**Problem:** Look over the material for the string "APERTURE". Copy every line where it turns up.

**Input:**
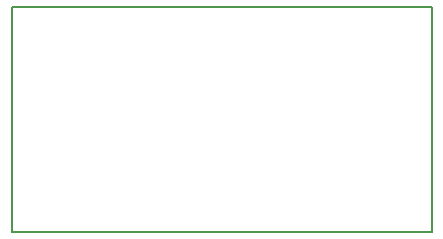
<source format=gbr>
G04 #@! TF.GenerationSoftware,KiCad,Pcbnew,(5.0.0)*
G04 #@! TF.CreationDate,2018-09-08T20:17:39+08:00*
G04 #@! TF.ProjectId,I2C-Extenion,4932432D457874656E696F6E2E6B6963,rev?*
G04 #@! TF.SameCoordinates,Original*
G04 #@! TF.FileFunction,Profile,NP*
%FSLAX46Y46*%
G04 Gerber Fmt 4.6, Leading zero omitted, Abs format (unit mm)*
G04 Created by KiCad (PCBNEW (5.0.0)) date 09/08/18 20:17:39*
%MOMM*%
%LPD*%
G01*
G04 APERTURE LIST*
%ADD10C,0.200000*%
G04 APERTURE END LIST*
D10*
X99060000Y-97790000D02*
X99060000Y-78740000D01*
X134620000Y-97790000D02*
X99060000Y-97790000D01*
X134620000Y-78740000D02*
X134620000Y-97790000D01*
X99060000Y-78740000D02*
X134620000Y-78740000D01*
M02*

</source>
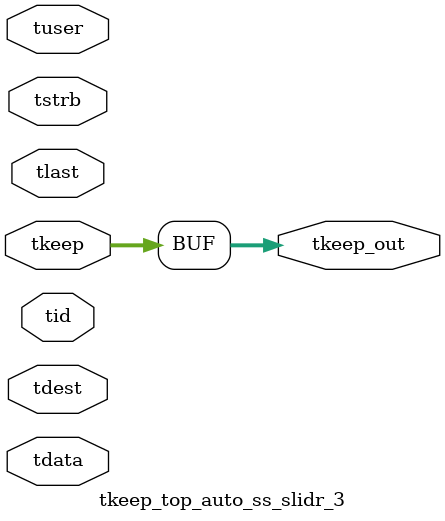
<source format=v>


`timescale 1ps/1ps

module tkeep_top_auto_ss_slidr_3 #
(
parameter C_S_AXIS_TDATA_WIDTH = 32,
parameter C_S_AXIS_TUSER_WIDTH = 0,
parameter C_S_AXIS_TID_WIDTH   = 0,
parameter C_S_AXIS_TDEST_WIDTH = 0,
parameter C_M_AXIS_TDATA_WIDTH = 32
)
(
input  [(C_S_AXIS_TDATA_WIDTH == 0 ? 1 : C_S_AXIS_TDATA_WIDTH)-1:0     ] tdata,
input  [(C_S_AXIS_TUSER_WIDTH == 0 ? 1 : C_S_AXIS_TUSER_WIDTH)-1:0     ] tuser,
input  [(C_S_AXIS_TID_WIDTH   == 0 ? 1 : C_S_AXIS_TID_WIDTH)-1:0       ] tid,
input  [(C_S_AXIS_TDEST_WIDTH == 0 ? 1 : C_S_AXIS_TDEST_WIDTH)-1:0     ] tdest,
input  [(C_S_AXIS_TDATA_WIDTH/8)-1:0 ] tkeep,
input  [(C_S_AXIS_TDATA_WIDTH/8)-1:0 ] tstrb,
input                                                                    tlast,
output [(C_M_AXIS_TDATA_WIDTH/8)-1:0 ] tkeep_out
);

assign tkeep_out = {tkeep[3:0]};

endmodule


</source>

**Response:**
G04 APERTURE LIST*
G04 APERTURE END LIST*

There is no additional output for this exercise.